The book is a memoir, and, more specifically, it is a sexual-identity / sexual-orientation coming-out story. This sentence right here is where I'd tell you what it is that I come out as, if there were a nice simple term for it. For example, one of the speakers who spoke at a conference on gender issues introduced her vantage point as being that of "a typical urban married lesbian working in academia".


See how convenient it is to have a recognizable term?


I myself am not a married lesbian, nor am I a gay man, a heterosexual man, a heterosexual woman, a bisexual man or woman, a transgender male-to-female or female-to-male person, or an asexual person. And there's virtually no cultural awareness about my situation, which goes hand in hand with the absence of a term for it. It's something else. I'm currently using the term GENDERQUEER, although it isn't very self-explanatory, is it?



Well, that's why I wrote the book. More on the book itself shortly.



Anyhow...I have been advised that I need to be concerned with having a "platform"... by which they mean


What contacts do you have in your target markets? Have you already created a website or blog to promote yourself as an author, or to promote your book? Are you scheduled for any speaking engagements at bookstores, colleges, libraries, appropriate conferences?
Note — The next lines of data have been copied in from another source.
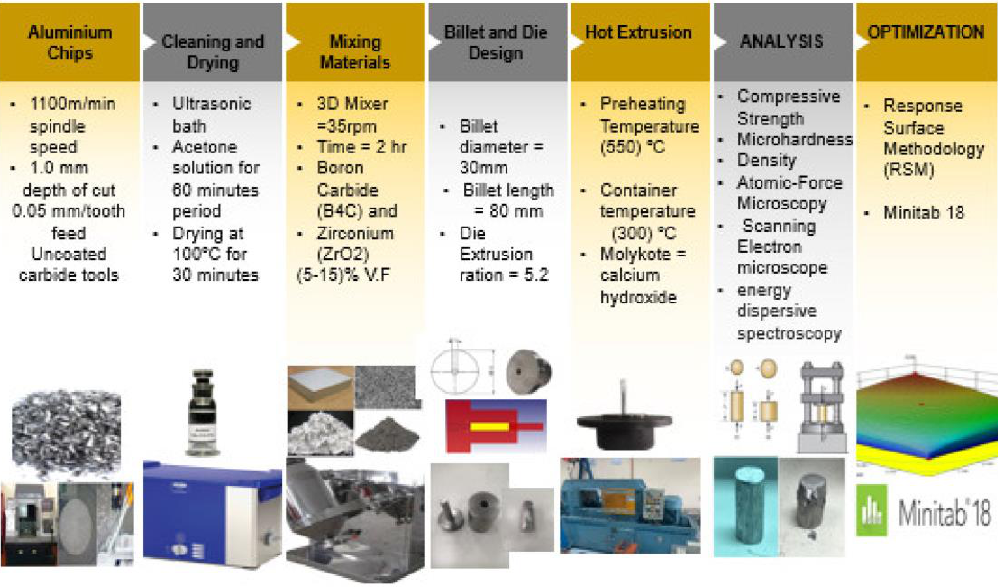
Figure 1. Experimental methods for materials preparation and characterisation.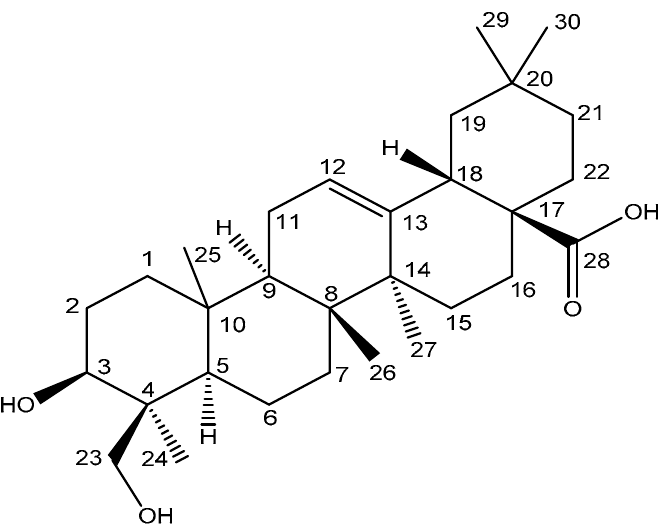
Figure 4. Chemical structure of the metabolite (M1) from OA. The OH group at position C-23 shows the structure of the metabolite as 4-epi-hederagenin.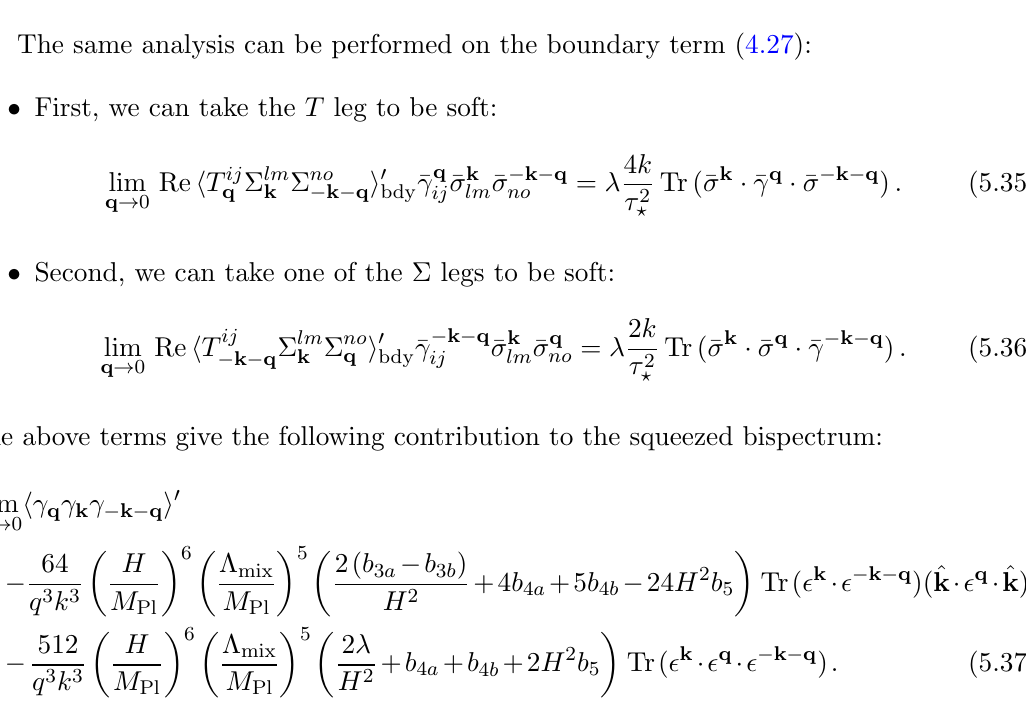
T 4 from gravitons and partially massless h i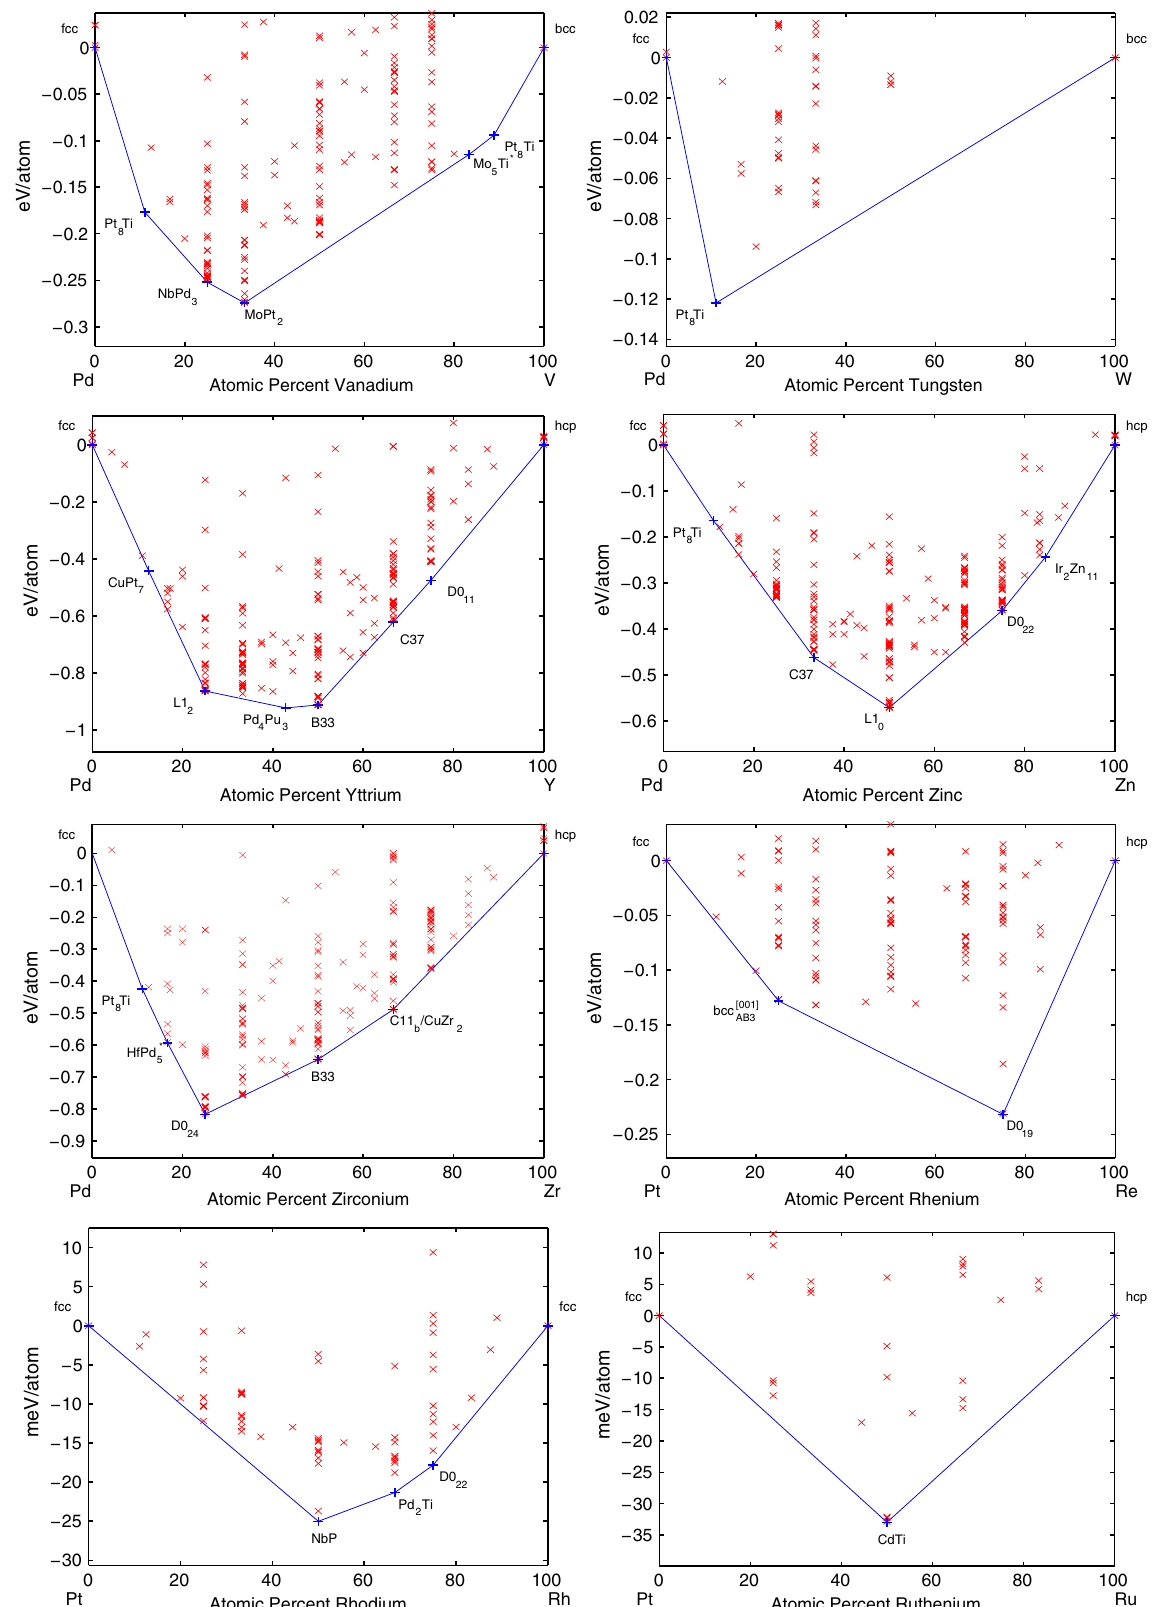
FIG. 15. Convex hulls for the systems PdV, Pd-W, Pd-Y, Pd-Zn, Pd-Zr, Pt-Re, Pt-Rh, and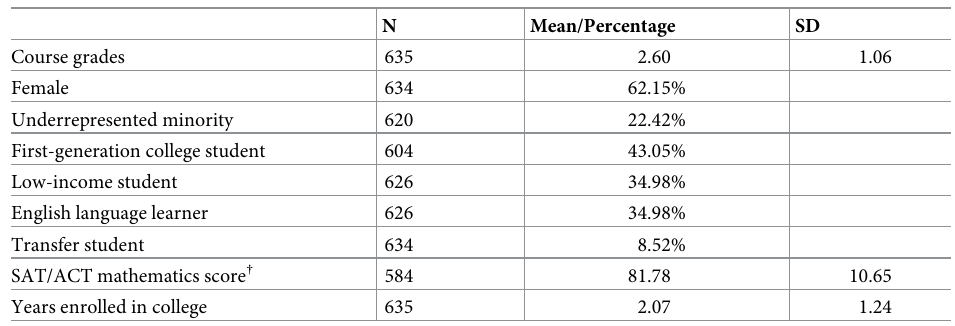
Table 2. Descriptive information.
What else are you willing to do to sell your book (go on tour, talk shows, radio shows, book signings)?


and...


The Marketing Plan. Yessir, you’re going to sell your own book, and sell it well. The agent wants to see that not only have you built and developed your platform, but that you’ve considered how best to get your book into the hands of readers.


This "platform" thing apparently stems from the fact that my book is a work of nonfiction. Most non-memoir nonfiction is going to be a factual tome of some sort, and therefore it is logical that one would want the author to be an expert in that field, whether it be history, gardening, law enforcement, the presidential election of 2012, or auto mechanics. Personally I don't see how this applies in the same fashion to memoirs.


Maybe I should be hawking the damn thing as a novel and stick one of those "All characters appearing in this work are fictitious / any resemblance to real persons, living or dead, is purely coincidental" disclaimers.